Page-level text extractions:
++++++++

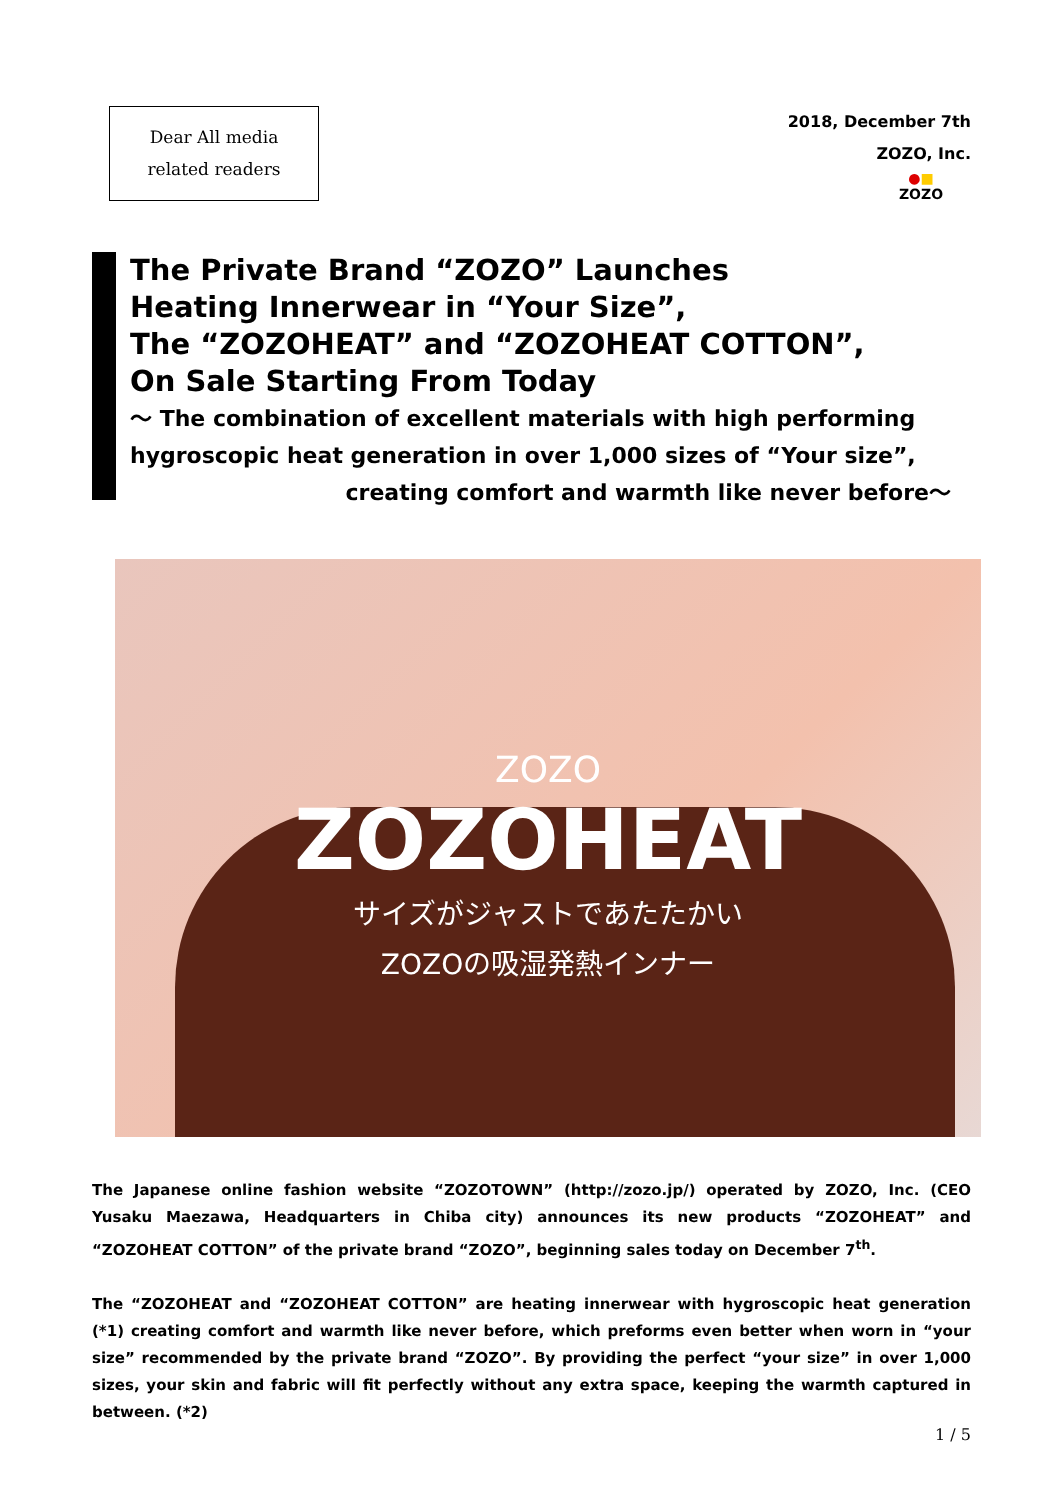Dear All media
related readers
2018, December 7th
ZOZO, Inc.
●■
ZOZO
The Private Brand “ZOZO” Launches
Heating Innerwear in “Your Size”,
The “ZOZOHEAT” and “ZOZOHEAT COTTON”,
On Sale Starting From Today
～ The combination of excellent materials with high performing hygroscopic heat generation in over 1,000 sizes of “Your size”,
creating comfort and warmth like never before～
ZOZO
ZOZOHEAT
サイズがジャストであたたかい
ZOZOの吸湿発熱インナー
The Japanese online fashion website “ZOZOTOWN” (http://zozo.jp/) operated by ZOZO, Inc. (CEO Yusaku Maezawa, Headquarters in Chiba city) announces its new products “ZOZOHEAT” and “ZOZOHEAT COTTON” of the private brand “ZOZO”, beginning sales today on December 7<sup>th</sup>.
The “ZOZOHEAT and “ZOZOHEAT COTTON” are heating innerwear with hygroscopic heat generation (*1) creating comfort and warmth like never before, which preforms even better when worn in “your size” recommended by the private brand “ZOZO”. By providing the perfect “your size” in over 1,000 sizes, your skin and fabric will fit perfectly without any extra space, keeping the warmth captured in between. (*2)
1 / 5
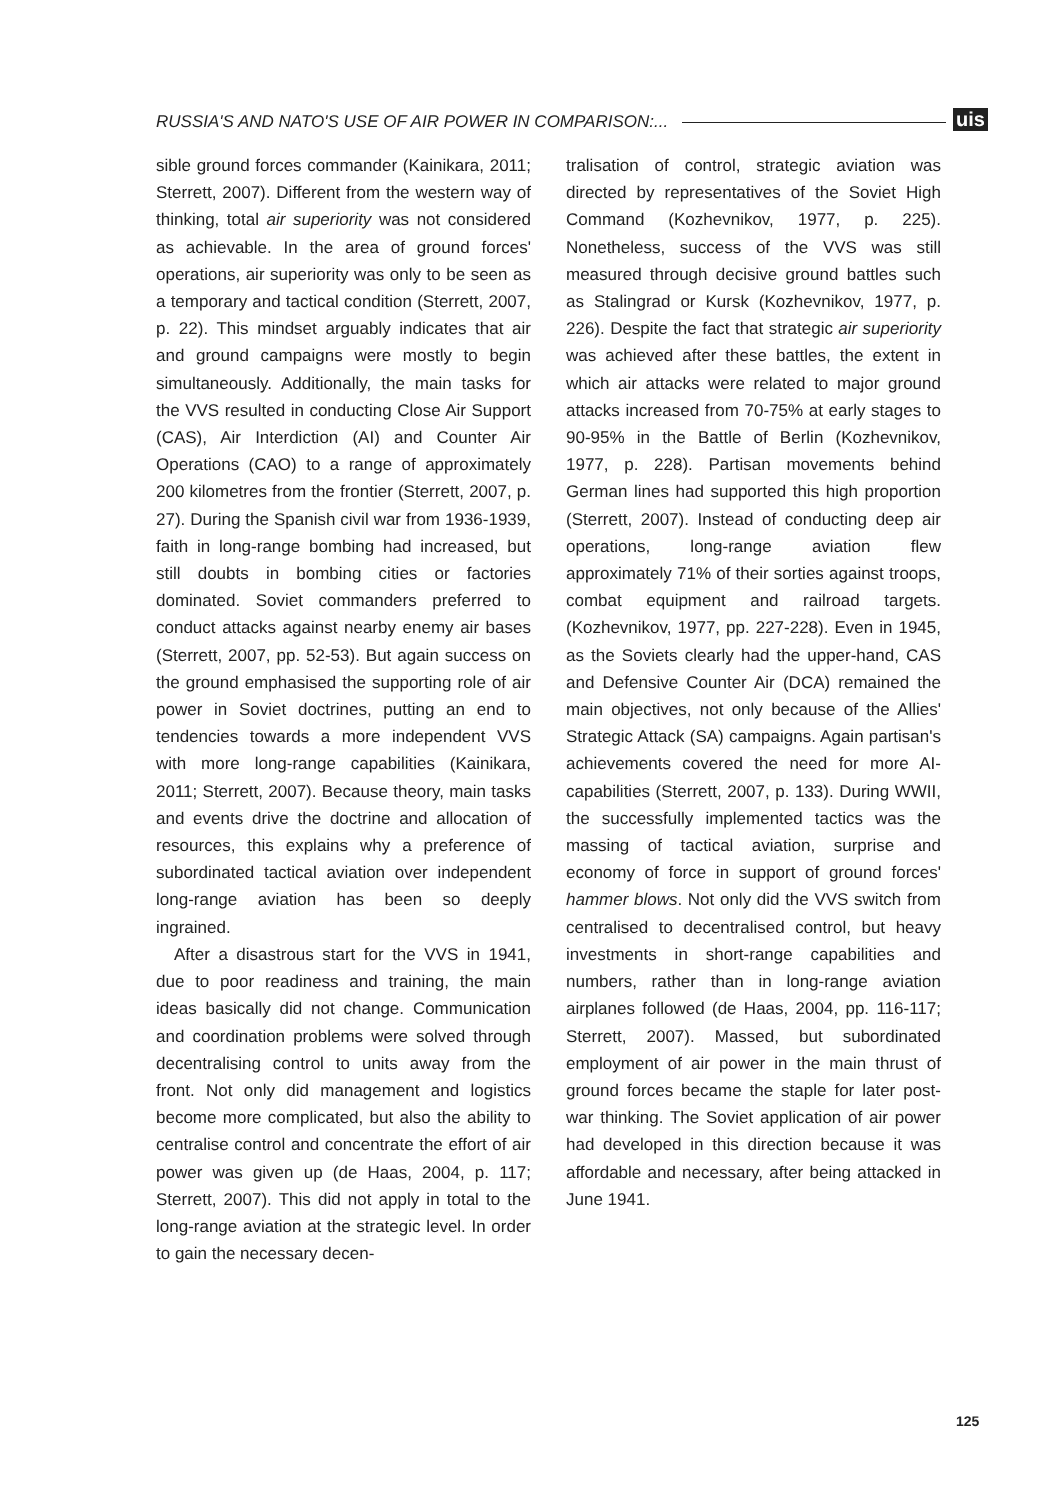RUSSIA'S AND NATO'S USE OF AIR POWER IN COMPARISON:... uis
sible ground forces commander (Kainikara, 2011; Sterrett, 2007). Different from the western way of thinking, total air superiority was not considered as achievable. In the area of ground forces' operations, air superiority was only to be seen as a temporary and tactical condition (Sterrett, 2007, p. 22). This mindset arguably indicates that air and ground campaigns were mostly to begin simultaneously. Additionally, the main tasks for the VVS resulted in conducting Close Air Support (CAS), Air Interdiction (AI) and Counter Air Operations (CAO) to a range of approximately 200 kilometres from the frontier (Sterrett, 2007, p. 27). During the Spanish civil war from 1936-1939, faith in long-range bombing had increased, but still doubts in bombing cities or factories dominated. Soviet commanders preferred to conduct attacks against nearby enemy air bases (Sterrett, 2007, pp. 52-53). But again success on the ground emphasised the supporting role of air power in Soviet doctrines, putting an end to tendencies towards a more independent VVS with more long-range capabilities (Kainikara, 2011; Sterrett, 2007). Because theory, main tasks and events drive the doctrine and allocation of resources, this explains why a preference of subordinated tactical aviation over independent long-range aviation has been so deeply ingrained.
After a disastrous start for the VVS in 1941, due to poor readiness and training, the main ideas basically did not change. Communication and coordination problems were solved through decentralising control to units away from the front. Not only did management and logistics become more complicated, but also the ability to centralise control and concentrate the effort of air power was given up (de Haas, 2004, p. 117; Sterrett, 2007). This did not apply in total to the long-range aviation at the strategic level. In order to gain the necessary decen-
tralisation of control, strategic aviation was directed by representatives of the Soviet High Command (Kozhevnikov, 1977, p. 225). Nonetheless, success of the VVS was still measured through decisive ground battles such as Stalingrad or Kursk (Kozhevnikov, 1977, p. 226). Despite the fact that strategic air superiority was achieved after these battles, the extent in which air attacks were related to major ground attacks increased from 70-75% at early stages to 90-95% in the Battle of Berlin (Kozhevnikov, 1977, p. 228). Partisan movements behind German lines had supported this high proportion (Sterrett, 2007). Instead of conducting deep air operations, long-range aviation flew approximately 71% of their sorties against troops, combat equipment and railroad targets. (Kozhevnikov, 1977, pp. 227-228). Even in 1945, as the Soviets clearly had the upper-hand, CAS and Defensive Counter Air (DCA) remained the main objectives, not only because of the Allies' Strategic Attack (SA) campaigns. Again partisan's achievements covered the need for more AI-capabilities (Sterrett, 2007, p. 133). During WWII, the successfully implemented tactics was the massing of tactical aviation, surprise and economy of force in support of ground forces' hammer blows. Not only did the VVS switch from centralised to decentralised control, but heavy investments in short-range capabilities and numbers, rather than in long-range aviation airplanes followed (de Haas, 2004, pp. 116-117; Sterrett, 2007). Massed, but subordinated employment of air power in the main thrust of ground forces became the staple for later post-war thinking. The Soviet application of air power had developed in this direction because it was affordable and necessary, after being attacked in June 1941.
125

++++++++

#### [What is needed]
Nothing but the lines from the start of the records through the line holding "The Japanese online" should be printed, exactly as written and with the pictures left out.

#### [Answer below]
Dear All media
related readers
2018, December 7th
ZOZO, Inc.
●■
ZOZO
The Private Brand “ZOZO” Launches
Heating Innerwear in “Your Size”,
The “ZOZOHEAT” and “ZOZOHEAT COTTON”,
On Sale Starting From Today
～ The combination of excellent materials with high performing hygroscopic heat generation in over 1,000 sizes of “Your size”,
creating comfort and warmth like never before～
ZOZO
ZOZOHEAT
サイズがジャストであたたかい
ZOZOの吸湿発熱インナー
The Japanese online fashion website “ZOZOTOWN” (http://zozo.jp/) operated by ZOZO, Inc. (CEO Yusaku Maezawa, Headquarters in Chiba city) announces its new products “ZOZOHEAT” and “ZOZOHEAT COTTON” of the private brand “ZOZO”, beginning sales today on December 7<sup>th</sup>.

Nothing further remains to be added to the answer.